A quién beneficia la reforma de la ley de arrendamientos

La Ley 4/2013, de 4 de junio, de medidas de flexibilización y fomento del mercado del alquiler de vivienda es un nuevo ejercicio de lo que ya viene siendo habitual en el gobierno del PP: Esconder bajo algunas pequeñas medidas aparentemente beneficiosas para los ciudadanos un nuevo gran beneficio para los bancos y, ya de paso, aumentar la recaudación de impuestos.
Las pequeñas medidas beneficiosa para los ciudadanos es la flexibilización de los arrendamientos urbanos, que se materializa en los siguientes cambios:
  • El plazo máximo que debe permanecer el inquilino se rebaja de 1 año a 6 meses (Beneficio para el inquilino)
  • El plazo máximo de duración del arrendamiento se reduce de 5 años a 3 (Beneficio para el arrendador)
  • El arrendador podrá recuperar la finca si la necesita para él o su familia sin necesidad de haberlo hecho constar en el contrato (Claro beneficio para el arrendador)
Pero, como decimos, después de estas medidas (quizás necesarias en la actual situación jurídica) se esconde otra reforma que lleva una bomba escondida, y es que el número 2 del artículo 7 dice que: Para que los arrendamientos concertados sobre fincas urbanas surtan efecto frente a terceros que hayan inscrito su derecho, dichos arrendamientos deberán inscribirse en el Registro de la Propiedad.

Que significa esto: Pues sencillamente que cuando alguien adquiera una vivienda sólo estará obligado a respetar los derechos del inquilino si este ha inscrito el contrato de arrendamiento en el Registro de la Propiedad.

Inscribir el contrato de arrendamiento en el Registro de la propiedad implica firmar el contrato ante notario (que cobrará sus honorarios, lógicamente), pagar el 7 % del precio de una anualidad del arrendamiento por el Impuesto sobre Transmisiones Patrimoniales y Actos Jurídicos Documentados (en algunas comunidades autónomas será el 8%) y, finalmente, inscribirlo en el Registro de la Propiedad, que también cobrará sus honorarios. Además, la mayoría de las veces habrá que pagar a una Gestoría para que realice los trámites. El interesado en todo esto es el inquilino, que será quien haya de sufragarlo. Demasiado engorro para un derecho que, como mucho, disfrutaremos durante 3 años.

¿Y quiénes son los grandes beneficiarios de este cambio legislativo?
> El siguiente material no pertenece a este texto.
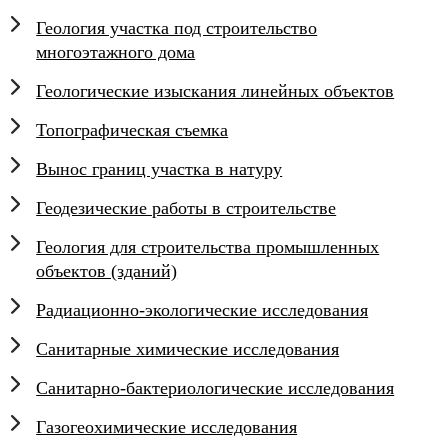
Геология участка под строительство
многоэтажного дома
Геологические изыскания линейных объектов
Топографическая съемка
Вынос границ участка в натуру
Геодезические работы в строительстве
Геология для строительства промышленных
объектов (зданий)
Радиационно-экологические исследования
Санитарные химические исследования
Санитарно-бактериологические исследования
Газогеохимические исследования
Pues, por un lado, y en primer lugar, las haciendas autonómicas, que pasarán a percibir un impuesto que hasta hoy nadie pagaba (por falta de alicientes y de control, bien es cierto, que no porque no fuera obligatorio), pero por otro lado (y no hay que perderlo de vista) los bancos, que son quienes se adjudican viviendas en ejecuciones hipotecarias.
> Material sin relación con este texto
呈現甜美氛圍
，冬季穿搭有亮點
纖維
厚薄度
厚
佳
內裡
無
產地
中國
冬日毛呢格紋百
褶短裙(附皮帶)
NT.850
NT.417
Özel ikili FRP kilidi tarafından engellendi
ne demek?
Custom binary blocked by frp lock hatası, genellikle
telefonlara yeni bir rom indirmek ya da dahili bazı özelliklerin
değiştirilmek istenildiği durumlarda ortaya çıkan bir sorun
Y no es cierto que con esto se vaya a evitar la picaresca de que aquél que sabe que el banco le va a ejecutar la vivienda, ya que el que se la quiera liar al banco podrá seguir haciéndolo inscribiendo su "fingido" contrato de arrendamiento en el Registro de la Propiedad.

Los grandes perjudicados serán los inquilinos reales y cumplidores a cuyos propietarios el banco les ejecute la hipoteca, porque podrán verse en la calle sin comerlo ni beberlo, y para evitarlo habrán de pagar al notario, el impuesto, al registrador de la propiedad y a la gestoría. Como digo, demasiado engorro para un derecho que sólo le durará tres años.